Terms and conditions apply.
I think there are still lots of advances in computing needed to eventually have security from the semiconductor level up.
Put 14 more bits for a counter in each row, and adjust the DDR interface semantics to guarantee time for the extra refreshes, and I think you avoid all the problems this attack depends on.
Total cost <0.1%
Don't cheap out with a tiny hash table stuck to the side or whatnot.
That's the problem, we can't do that. Between hardware flaws like rowhammer, meltdown, spectre, etc. it's not possible to say that a piece of code isn't going to trigger something intentionally or not.
You can say that something very very likely doesn't trigger any known vulnerability, but only while also specifying the exact hardware to run it on and probably other external variables.
I’m not sure that’s true, but even if it is, you have to ask: Which few lines?

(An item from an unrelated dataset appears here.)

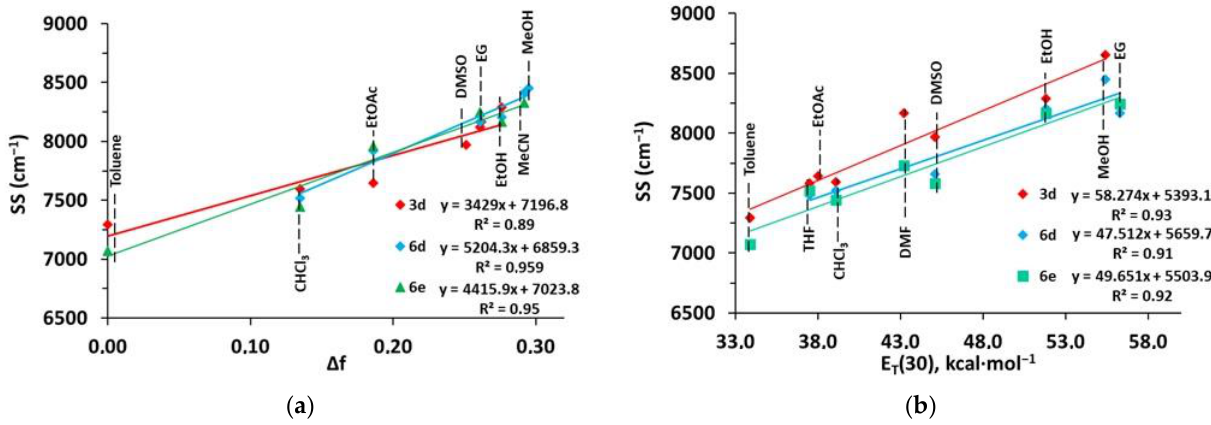
Figure 5. ( a ) The Lippert–Mataga plot showing the Stokes shift (SS) against solvent polarizability (Δf); ( b ) the Dimroth–Reichardt plot showing the Stokes shift (SS) against the ET(30) parameter of DATs 11c , 13a , and 14b .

Let’s say we have the technology that can analyse (say) five lines of code and prove them completely correct and secure. That doesn’t mean you can prove a 500 line program to be secure by running the analysis on each 100 sets of five consecutive lines. Code in one place can affect the logic elsewhere. So now to prove a 500 line program correct, we’d need to analyse every possible combination of 5 lines chosen from the 500 => 255244687600 different proofs to check!

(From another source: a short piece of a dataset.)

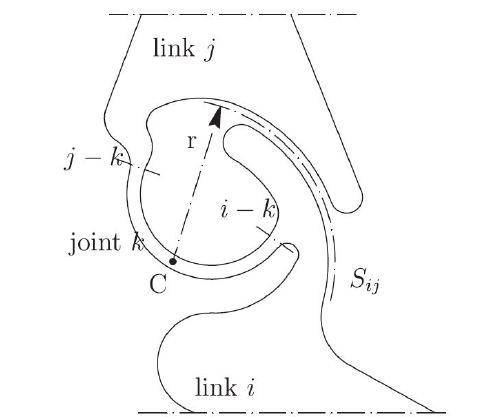
Figure 7. Flexural hinge geometry (see also Refs.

See also this quote in the article. "We followed a multi-party coordinated vulnerability disclosure involving the main memory vendors"
You want ECC for trusted code, too.
It's not particularly hard to detect patterns that try to provoke rowhammer, and respond with even more aggressive counter measures. DoS vectors on that front are already to be expected, so turning Rowhammer attempts into something akin to a no-worse-than-2x slowdown seems an easy ask.
I'm not sure you could even physically fit 16 GiB of SRAM onto a CPU with current technology. SRAM cells are much larger than DRAM.